Sorry about the late reply, I haven't been on the site this week.

I live in Park Rapids, Mn.

Ref


----------



## iwantabuggy (Feb 15, 2005)

jrp267 said:


> Fallguy said:
> 
> 
> > wmmichael20 said:
> ...


We are finally hunting them in Idaho now. We are more than 15 times the recovery goal of 100 wolves. F&G says we have about 1500 wolves, but most hunters agree that there are a lot more than that. My brother and I have called them in 5 times now, but we've only had shots once. My brother shot this one a few weeks ago.

I feel your pain in not getting to do anything to control them, but when you do, IT IS REALLY FUN. We have had a blast calling them stupid things in. Just wish I could get them to come out in the open for a shot more often. Maybe I'll be lucky tomorrow. I'm heading out again.
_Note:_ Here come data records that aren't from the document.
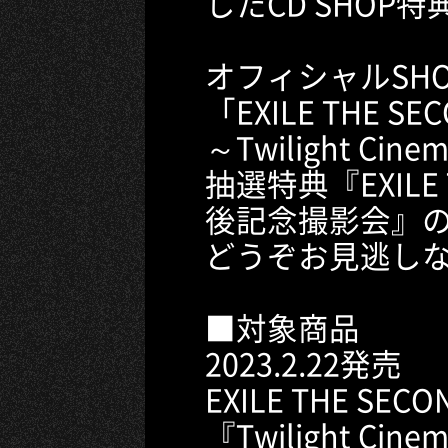
したCD SHOP
オフィシャルSH
「EXILE THE SEC
～Twilight C
抽選特典『EXILE 
後記念撮影会』
どうぞお見逃し
■対象商品
2023.2.22発売
EXILE THE SECO
『Twilight Cine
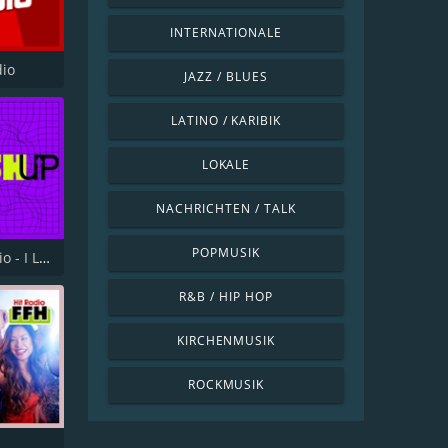
INTERNATIONALE
dio
JAZZ / BLUES
LATINO / KARIBIK
LOKALE
NACHRICHTEN / TALK
POPMUSIK
I Love Radio - I Love Mashup
R&B / HIP HOP
KIRCHENMUSIK
ROCKMUSIK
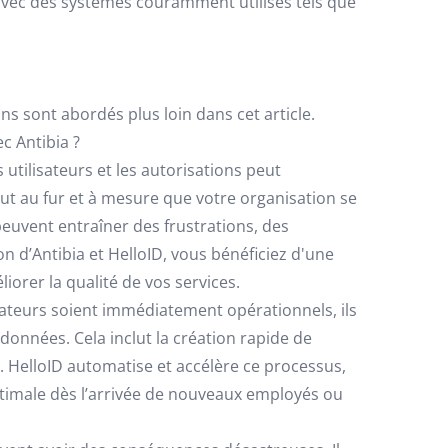
avec des systèmes couramment utilisés tels que
s sont abordés plus loin dans cet article.
c Antibia ?
utilisateurs et les autorisations peut
t au fur et à mesure que votre organisation se
euvent entraîner des frustrations, des
ion d’Antibia et HelloID, vous bénéficiez d'une
orer la qualité de vos services.
ateurs soient immédiatement opérationnels, ils
onnées. Cela inclut la création rapide de
. HelloID automatise et accélère ce processus,
ptimale dès l’arrivée de nouveaux employés ou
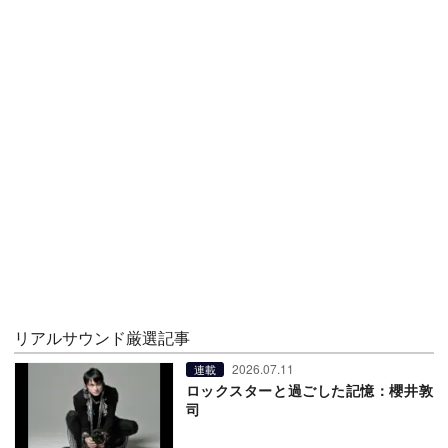
リアルサウンド厳選記事
2026.07.11
連載
ロックスターと過ごした記憶：櫻井敦
司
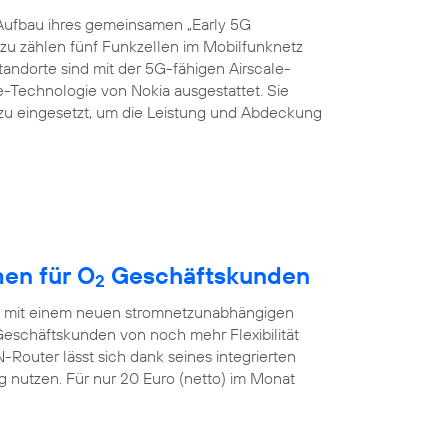
Aufbau ihres gemeinsamen „Early 5G
azu zählen fünf Funkzellen im Mobilfunknetz
Standorte sind mit der 5G-fähigen Airscale-
echnologie von Nokia ausgestattet. Sie
zu eingesetzt, um die Leistung und Abdeckung
en für O
Geschäftskunden
2
ch mit einem neuen stromnetzunabhängigen
eschäftskunden von noch mehr Flexibilität
outer lässt sich dank seines integrierten
nutzen. Für nur 20 Euro (netto) im Monat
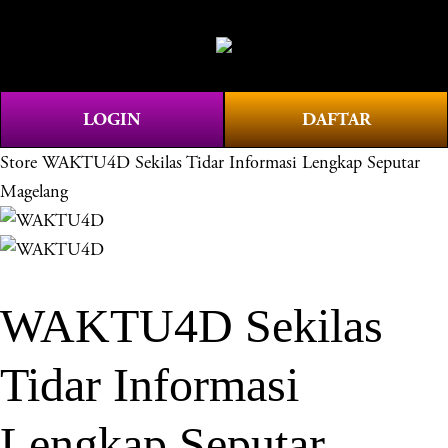
O
0
p
e
n
LOGIN
DAFTAR
M
e
Store
WAKTU4D Sekilas Tidar Informasi Lengkap Seputar
n
Magelang
u
WAKTU4D Sekilas
Tidar Informasi
Lengkap Seputar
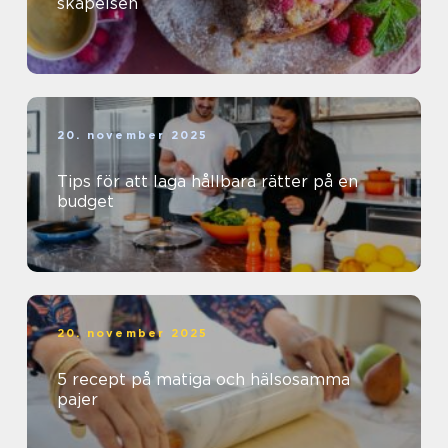
skapelsen
20. november 2025
Tips för att laga hållbara rätter på en
budget
20. november 2025
5 recept på matiga och hälsosamma
pajer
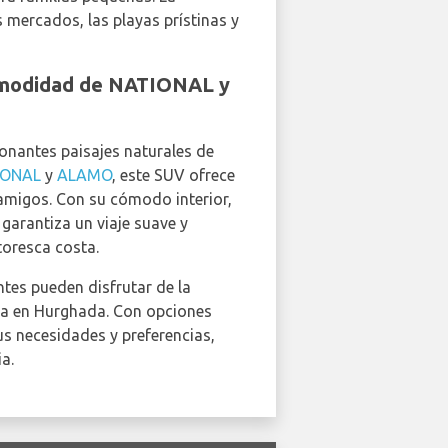
 mercados, las playas prístinas y
comodidad de NATIONAL y
ionantes paisajes naturales de
IONAL
y
ALAMO
, este SUV ofrece
 amigos. Con su cómodo interior,
garantiza un viaje suave y
toresca costa.
antes pueden disfrutar de la
ra en Hurghada. Con opciones
us necesidades y preferencias,
a.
F&G closed a doe hunt here because of "coyote predation on deer fawns". It is now smack in the middle of the zone where we have the most wolves and are allowed to take the most. They throw out a stupid reason like they think we are idiots and don't know the truth. Everyone knows it was because of the wolves. I didn't even buy and elk tag this year because there are sooooo few elk left. The dumb things eat everything in site and some of the hidden stuff too. Good luck with getting through your ordeal. I am not sure how ours is going to end, or if it will. They are allowing us to take 220 wolves. That won't even compensate for one years pup production.


----------



## moneyshot27 (Jan 13, 2009)

coyotes attacking people isn't all that rare and unheard of. a lot of attacks go unreported or can't be proven. since the mid 90's there have been 53 verified coyote attacks on people in california alone. most of these attacks are on small childeren in their own backyards, generally in areas where there isn't a lot of hunting or trapping.


----------